Bryce Sweeting
- Born: July 7, 1994 (age 30) Peterborough, Ontario
- Nationality: Canadian
- Height: 6 ft 2 in (1.88 m)
- Weight: 240 pounds (109 kg)
- Shoots: Left
- Position: Defense
- NLL draft: 32nd overall, 2015 Buffalo Bandits
- NLL team Former teams: Buffalo Bandits Colorado Mammoth
- MSL team: Peterborough Lakers
- Pro career: 2016–

= Bryce Sweeting =

Canadian lacrosse player

Bryce Sweeting (born July 7, 1994) is a Canadian professional box lacrosse player for the Buffalo Bandits of the National Lacrosse League and the Peterborough Lakers of Major Series Lacrosse. Hailing from Peterborough, Ontario, Sweeting began playing lacrosse when he was six years old. He is a graduate of St. Peter Catholic Secondary School and St. Clair College.
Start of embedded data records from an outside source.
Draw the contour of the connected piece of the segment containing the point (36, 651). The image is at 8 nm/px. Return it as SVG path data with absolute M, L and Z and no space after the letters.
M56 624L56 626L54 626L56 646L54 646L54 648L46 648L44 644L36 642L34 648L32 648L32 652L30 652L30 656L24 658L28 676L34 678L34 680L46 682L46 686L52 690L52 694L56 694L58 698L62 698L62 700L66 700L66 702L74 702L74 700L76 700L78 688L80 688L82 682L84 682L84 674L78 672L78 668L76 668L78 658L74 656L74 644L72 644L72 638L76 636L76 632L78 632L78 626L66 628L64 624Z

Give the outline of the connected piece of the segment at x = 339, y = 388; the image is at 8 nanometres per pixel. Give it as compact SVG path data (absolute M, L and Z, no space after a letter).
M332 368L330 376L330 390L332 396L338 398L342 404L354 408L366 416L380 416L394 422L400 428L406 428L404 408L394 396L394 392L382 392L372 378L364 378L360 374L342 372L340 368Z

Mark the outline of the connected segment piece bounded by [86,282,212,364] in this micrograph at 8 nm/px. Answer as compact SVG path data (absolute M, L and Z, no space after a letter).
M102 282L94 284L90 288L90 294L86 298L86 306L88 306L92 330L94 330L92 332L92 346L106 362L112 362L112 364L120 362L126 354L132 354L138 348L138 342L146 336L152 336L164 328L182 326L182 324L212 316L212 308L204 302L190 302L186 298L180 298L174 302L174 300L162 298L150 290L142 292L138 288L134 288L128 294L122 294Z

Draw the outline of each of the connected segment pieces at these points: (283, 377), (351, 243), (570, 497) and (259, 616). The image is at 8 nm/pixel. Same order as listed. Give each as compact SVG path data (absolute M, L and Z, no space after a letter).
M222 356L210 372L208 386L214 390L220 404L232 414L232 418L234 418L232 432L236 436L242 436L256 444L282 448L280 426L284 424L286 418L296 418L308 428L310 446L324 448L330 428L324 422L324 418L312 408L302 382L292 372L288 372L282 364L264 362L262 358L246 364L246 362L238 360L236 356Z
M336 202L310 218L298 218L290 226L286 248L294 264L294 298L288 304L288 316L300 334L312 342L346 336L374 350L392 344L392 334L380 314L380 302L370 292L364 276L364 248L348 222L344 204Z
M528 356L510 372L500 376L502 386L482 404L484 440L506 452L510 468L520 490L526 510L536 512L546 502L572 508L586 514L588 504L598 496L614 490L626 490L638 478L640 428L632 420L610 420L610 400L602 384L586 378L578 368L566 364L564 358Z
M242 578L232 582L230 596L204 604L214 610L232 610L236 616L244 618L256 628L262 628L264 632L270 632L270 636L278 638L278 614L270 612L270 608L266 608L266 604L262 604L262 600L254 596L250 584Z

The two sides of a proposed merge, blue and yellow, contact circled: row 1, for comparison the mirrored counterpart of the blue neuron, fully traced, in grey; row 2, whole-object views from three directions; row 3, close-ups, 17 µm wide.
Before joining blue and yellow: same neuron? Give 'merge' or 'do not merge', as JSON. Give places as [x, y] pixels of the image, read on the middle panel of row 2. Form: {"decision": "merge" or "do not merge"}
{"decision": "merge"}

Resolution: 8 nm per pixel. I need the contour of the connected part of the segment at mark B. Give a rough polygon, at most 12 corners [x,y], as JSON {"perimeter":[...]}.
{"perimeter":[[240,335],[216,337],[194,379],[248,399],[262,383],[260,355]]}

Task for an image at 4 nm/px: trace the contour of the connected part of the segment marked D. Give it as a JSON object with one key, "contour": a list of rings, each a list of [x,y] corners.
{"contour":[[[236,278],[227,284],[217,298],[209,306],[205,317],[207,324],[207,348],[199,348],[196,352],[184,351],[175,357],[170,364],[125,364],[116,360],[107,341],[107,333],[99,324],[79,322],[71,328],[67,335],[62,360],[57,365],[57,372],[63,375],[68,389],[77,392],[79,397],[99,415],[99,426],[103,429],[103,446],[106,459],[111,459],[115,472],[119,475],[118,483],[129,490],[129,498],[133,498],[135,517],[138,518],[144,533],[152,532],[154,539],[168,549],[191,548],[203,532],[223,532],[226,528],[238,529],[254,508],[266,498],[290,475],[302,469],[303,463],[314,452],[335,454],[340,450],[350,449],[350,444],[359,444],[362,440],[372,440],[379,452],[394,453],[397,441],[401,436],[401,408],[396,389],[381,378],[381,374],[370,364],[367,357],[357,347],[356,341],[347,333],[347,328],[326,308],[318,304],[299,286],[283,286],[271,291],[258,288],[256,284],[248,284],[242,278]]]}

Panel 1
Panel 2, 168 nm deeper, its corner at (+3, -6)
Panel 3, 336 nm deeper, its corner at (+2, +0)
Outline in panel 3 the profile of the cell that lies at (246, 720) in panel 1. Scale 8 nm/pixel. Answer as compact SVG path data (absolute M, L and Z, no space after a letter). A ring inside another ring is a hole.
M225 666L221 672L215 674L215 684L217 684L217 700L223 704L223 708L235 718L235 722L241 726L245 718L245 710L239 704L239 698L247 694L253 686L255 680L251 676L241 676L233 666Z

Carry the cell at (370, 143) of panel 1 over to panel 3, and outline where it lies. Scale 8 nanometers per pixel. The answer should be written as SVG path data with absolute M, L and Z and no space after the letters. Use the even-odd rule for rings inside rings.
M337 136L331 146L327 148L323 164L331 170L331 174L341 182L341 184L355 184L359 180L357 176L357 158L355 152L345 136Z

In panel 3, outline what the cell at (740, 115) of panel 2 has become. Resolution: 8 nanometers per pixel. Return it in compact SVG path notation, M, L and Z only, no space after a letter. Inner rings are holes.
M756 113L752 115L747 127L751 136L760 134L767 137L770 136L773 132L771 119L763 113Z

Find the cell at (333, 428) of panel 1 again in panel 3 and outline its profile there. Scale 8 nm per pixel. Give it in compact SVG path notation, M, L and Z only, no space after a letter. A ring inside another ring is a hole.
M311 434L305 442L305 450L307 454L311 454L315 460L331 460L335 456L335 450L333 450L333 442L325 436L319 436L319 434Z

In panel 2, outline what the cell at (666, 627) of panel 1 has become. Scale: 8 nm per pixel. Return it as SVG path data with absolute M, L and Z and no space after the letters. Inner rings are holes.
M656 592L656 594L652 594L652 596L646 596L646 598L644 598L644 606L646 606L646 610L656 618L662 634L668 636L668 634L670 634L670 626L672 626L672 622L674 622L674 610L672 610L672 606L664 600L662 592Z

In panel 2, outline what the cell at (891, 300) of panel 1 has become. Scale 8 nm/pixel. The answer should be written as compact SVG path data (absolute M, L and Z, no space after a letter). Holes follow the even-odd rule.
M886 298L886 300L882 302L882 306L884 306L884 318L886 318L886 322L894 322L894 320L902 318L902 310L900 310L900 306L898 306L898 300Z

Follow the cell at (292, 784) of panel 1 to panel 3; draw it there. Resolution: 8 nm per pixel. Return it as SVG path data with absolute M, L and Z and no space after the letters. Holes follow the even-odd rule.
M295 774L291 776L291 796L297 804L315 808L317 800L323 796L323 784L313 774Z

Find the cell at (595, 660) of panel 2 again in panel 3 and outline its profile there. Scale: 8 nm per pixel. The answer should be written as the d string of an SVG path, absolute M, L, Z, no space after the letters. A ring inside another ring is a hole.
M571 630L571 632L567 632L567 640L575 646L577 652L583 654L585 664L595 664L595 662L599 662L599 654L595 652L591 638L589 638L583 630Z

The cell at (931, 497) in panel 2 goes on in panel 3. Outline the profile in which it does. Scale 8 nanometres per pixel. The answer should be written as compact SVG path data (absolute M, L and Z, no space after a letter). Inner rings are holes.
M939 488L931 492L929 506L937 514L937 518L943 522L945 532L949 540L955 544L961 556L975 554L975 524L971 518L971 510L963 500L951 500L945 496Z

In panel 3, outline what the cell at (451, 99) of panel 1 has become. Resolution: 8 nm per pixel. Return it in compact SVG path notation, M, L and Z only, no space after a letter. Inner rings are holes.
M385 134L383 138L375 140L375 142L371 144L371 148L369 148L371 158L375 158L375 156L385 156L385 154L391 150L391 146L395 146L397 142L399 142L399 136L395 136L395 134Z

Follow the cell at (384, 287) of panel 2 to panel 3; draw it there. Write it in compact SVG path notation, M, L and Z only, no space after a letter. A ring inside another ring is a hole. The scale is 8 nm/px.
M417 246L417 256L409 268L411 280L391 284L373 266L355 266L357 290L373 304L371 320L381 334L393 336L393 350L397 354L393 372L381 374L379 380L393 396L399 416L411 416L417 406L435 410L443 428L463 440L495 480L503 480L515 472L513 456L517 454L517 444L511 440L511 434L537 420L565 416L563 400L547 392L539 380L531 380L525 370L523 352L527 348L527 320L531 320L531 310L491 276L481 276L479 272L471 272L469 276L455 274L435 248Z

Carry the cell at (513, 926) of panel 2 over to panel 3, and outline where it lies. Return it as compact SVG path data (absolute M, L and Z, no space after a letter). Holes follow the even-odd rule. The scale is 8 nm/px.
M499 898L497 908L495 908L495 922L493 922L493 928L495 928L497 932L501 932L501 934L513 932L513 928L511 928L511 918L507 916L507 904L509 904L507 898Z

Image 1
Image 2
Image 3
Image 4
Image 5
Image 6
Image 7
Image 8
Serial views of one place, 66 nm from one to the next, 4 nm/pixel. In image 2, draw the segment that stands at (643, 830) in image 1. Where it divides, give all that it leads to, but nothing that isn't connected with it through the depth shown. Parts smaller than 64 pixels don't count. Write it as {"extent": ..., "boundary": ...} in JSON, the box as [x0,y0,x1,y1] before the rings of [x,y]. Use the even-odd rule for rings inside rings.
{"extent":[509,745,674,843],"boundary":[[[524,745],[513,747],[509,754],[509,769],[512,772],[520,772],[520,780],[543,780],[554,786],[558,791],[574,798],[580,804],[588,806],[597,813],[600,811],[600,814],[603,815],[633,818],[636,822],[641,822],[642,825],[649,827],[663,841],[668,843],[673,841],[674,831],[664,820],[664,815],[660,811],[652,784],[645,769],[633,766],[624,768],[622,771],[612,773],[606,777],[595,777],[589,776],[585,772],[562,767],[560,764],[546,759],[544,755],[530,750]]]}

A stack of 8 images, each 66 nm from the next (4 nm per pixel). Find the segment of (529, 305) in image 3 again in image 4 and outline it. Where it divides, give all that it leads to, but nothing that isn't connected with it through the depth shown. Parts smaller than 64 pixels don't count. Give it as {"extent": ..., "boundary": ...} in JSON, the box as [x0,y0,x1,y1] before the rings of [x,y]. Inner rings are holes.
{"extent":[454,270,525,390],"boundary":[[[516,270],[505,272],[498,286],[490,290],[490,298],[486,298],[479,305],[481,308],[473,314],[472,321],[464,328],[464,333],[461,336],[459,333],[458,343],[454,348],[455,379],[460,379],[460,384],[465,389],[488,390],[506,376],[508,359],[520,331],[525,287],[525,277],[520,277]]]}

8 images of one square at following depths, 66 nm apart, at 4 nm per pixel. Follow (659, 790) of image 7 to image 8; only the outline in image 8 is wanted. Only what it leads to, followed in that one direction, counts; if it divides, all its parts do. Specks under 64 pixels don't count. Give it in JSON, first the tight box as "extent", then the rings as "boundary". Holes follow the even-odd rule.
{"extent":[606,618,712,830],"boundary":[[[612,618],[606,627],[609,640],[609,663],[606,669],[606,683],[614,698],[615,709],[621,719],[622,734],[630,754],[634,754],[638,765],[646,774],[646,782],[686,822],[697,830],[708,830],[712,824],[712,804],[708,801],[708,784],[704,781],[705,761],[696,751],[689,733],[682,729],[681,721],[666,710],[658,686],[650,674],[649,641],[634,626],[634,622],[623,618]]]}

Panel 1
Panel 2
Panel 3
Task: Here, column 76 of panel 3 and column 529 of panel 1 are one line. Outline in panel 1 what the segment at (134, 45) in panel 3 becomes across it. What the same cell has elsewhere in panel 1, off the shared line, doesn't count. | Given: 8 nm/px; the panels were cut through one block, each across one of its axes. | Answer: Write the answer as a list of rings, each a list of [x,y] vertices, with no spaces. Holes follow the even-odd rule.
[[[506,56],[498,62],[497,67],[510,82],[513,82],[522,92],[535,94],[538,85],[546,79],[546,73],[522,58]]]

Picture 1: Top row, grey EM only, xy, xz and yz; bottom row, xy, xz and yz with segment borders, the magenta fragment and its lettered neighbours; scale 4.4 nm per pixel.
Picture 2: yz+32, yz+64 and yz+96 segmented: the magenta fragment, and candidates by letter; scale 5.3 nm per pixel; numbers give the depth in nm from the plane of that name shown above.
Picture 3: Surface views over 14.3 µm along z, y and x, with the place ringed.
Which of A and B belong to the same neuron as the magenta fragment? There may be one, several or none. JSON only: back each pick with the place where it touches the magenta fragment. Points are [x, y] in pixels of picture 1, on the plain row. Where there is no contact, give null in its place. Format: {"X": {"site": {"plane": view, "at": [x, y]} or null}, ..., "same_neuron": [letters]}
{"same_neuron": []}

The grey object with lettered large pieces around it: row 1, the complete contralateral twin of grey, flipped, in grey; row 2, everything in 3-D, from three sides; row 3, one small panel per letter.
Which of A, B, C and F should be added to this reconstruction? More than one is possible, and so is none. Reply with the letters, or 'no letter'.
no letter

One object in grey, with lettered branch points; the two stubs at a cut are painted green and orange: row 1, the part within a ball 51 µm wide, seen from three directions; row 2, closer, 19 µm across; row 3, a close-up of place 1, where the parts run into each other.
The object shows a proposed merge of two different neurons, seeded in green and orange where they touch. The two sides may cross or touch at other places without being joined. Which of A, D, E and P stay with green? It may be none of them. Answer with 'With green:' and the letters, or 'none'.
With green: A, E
Sweeting began his junior career in 2012 with the Peterborough Lakers of the Ontario Junior C Lacrosse League. He worked his way up the Lakers system and began his MSL career in 2016. He was selected in the fourth round (32nd overall) of the 2015 NLL Draft, and began his career with the Colorado Mammoth in the 2016 season. After three seasons in Colorado, he was selected by the San Diego Seals in the 2018 NLL expansion draft, and was promptly dealt to the Buffalo Bandits in exchange for Ethan Schott and a second round pick in the 2018 entry draft.

In addition to lacrosse, Sweeting played junior hockey for the Lakefield Chiefs, Lindsay Muskies, and the Peterborough Stars.